The founder of Social and Evangelical Association for Love (SEAL) Ashram, Pastor K M Philip, who gave shelter to the man, said: “Thangal used to organize Indian cultural programs at Dubai and Abu Dhabi in the 70s. In October 1976, South Indian actress Rani Chandra and others had gone to UAE for one such event.”

“While flying back from Abu Dhabi to Madras, via Bombay, Thangal decided not to go with the troupe, and escaped the crash, while all of the troupe, including Chandra, died.”

Philip added that Thangal suffered from post-traumatic stress and related psychological issues after the crash, in which his friend also died. He started doing odd jobs in Mumbai, like filling visa and passport forms for others and worked in the catering line to survive in the city.

“In 2019, he was admitted to our shelter as a very frail old, sick man. But he slowly recovered and started narrating the story of his life . On getting his address in Kollam, we were surprised to know that his 91-year-old mother Fathima Beevi is there along with his younger brothers and sisters,” added Philip.

Talking to social activists over the phone in Malayalam, his mother broke down and said, “All these years we were hoping against hope that he is alive. His father Yunus Kunju, who died in 2012, helped several people in Kerala; so we were praying that his good deeds will help us find our lost son.”
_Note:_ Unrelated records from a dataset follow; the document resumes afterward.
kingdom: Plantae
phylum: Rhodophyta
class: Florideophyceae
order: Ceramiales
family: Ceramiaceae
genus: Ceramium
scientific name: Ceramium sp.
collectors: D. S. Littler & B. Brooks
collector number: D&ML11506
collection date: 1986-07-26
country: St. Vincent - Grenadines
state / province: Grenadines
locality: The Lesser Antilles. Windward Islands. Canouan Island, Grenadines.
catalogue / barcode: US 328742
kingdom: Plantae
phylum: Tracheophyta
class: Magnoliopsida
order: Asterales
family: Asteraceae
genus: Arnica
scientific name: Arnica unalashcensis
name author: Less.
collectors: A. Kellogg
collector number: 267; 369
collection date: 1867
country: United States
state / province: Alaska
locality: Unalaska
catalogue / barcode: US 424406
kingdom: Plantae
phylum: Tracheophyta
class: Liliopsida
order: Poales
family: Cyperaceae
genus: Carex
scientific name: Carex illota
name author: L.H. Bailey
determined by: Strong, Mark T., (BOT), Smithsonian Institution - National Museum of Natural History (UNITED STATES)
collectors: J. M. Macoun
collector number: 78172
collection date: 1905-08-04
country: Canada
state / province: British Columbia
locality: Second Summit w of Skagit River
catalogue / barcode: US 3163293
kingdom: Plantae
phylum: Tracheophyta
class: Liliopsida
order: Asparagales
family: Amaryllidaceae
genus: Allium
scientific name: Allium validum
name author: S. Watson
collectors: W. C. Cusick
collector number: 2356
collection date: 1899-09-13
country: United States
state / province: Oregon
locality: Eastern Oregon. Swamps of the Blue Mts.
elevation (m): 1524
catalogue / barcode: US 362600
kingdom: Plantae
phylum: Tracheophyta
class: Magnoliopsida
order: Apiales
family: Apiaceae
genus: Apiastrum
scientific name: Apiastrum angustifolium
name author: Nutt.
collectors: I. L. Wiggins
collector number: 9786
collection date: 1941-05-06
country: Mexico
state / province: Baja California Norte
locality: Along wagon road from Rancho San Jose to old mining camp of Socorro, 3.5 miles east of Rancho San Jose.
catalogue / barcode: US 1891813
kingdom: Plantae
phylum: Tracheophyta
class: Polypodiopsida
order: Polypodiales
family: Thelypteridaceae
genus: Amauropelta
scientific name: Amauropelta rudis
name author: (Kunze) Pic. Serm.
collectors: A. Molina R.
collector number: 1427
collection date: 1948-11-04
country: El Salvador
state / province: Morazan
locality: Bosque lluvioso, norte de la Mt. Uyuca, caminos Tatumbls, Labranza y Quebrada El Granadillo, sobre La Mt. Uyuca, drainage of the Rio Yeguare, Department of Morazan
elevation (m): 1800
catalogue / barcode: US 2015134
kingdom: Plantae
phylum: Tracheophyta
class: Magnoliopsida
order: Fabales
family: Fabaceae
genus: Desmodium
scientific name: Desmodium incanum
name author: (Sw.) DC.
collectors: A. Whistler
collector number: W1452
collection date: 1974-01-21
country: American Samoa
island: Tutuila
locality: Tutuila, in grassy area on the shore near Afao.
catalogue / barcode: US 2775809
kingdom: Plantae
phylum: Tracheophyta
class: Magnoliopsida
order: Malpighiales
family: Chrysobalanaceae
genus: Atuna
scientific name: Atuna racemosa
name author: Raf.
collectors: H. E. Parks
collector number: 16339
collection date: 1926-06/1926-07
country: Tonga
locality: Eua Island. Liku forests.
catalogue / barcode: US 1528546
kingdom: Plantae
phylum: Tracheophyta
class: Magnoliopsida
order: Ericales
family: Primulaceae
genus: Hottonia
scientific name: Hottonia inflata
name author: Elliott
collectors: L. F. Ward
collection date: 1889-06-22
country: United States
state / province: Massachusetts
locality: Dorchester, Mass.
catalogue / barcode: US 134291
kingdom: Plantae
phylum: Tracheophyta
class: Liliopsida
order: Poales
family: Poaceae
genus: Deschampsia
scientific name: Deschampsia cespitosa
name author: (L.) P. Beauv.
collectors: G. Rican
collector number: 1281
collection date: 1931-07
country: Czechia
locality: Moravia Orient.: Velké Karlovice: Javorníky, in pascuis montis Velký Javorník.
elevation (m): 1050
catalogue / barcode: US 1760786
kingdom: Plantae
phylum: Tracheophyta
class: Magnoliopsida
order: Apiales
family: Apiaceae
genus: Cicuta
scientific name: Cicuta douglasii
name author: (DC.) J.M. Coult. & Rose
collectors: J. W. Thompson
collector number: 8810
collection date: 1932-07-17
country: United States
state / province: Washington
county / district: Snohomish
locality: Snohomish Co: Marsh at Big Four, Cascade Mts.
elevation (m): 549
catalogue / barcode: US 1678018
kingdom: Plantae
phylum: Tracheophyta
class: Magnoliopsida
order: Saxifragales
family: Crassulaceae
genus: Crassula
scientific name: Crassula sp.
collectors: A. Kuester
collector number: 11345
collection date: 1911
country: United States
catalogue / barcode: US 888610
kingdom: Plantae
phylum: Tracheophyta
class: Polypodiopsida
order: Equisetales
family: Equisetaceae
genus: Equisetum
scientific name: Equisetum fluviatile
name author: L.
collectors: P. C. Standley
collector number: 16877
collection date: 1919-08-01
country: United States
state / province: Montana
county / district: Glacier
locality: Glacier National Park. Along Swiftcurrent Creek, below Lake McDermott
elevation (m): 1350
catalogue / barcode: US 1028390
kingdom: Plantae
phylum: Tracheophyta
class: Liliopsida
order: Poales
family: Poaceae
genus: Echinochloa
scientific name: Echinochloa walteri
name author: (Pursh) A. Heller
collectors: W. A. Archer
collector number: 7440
Thangal has three younger brothers and four sisters; his family had earlier checked if his name was in the list of the crash victims. When they could not find it, they hoped someday Thangal will contact them.

At the SEAL shelter, Thangal said, “I first moved to UAE from my village in 1971. I worked as a storekeeper and did few other jobs. I later started organizing Indian cultural events. After the crash I got a big shock. I was afraid there may be an inquiry against me as I had survived. I did not earn much money in UAE, so I did not want to go back to my family in such a sorry state.”

Pastor Philip said, “Since there are so many missing persons in India, we at SEAL are working on a project on how to help them reunite with their families. Had Thangal not been cared for when he became ill, he may have gone away without his family knowing it.”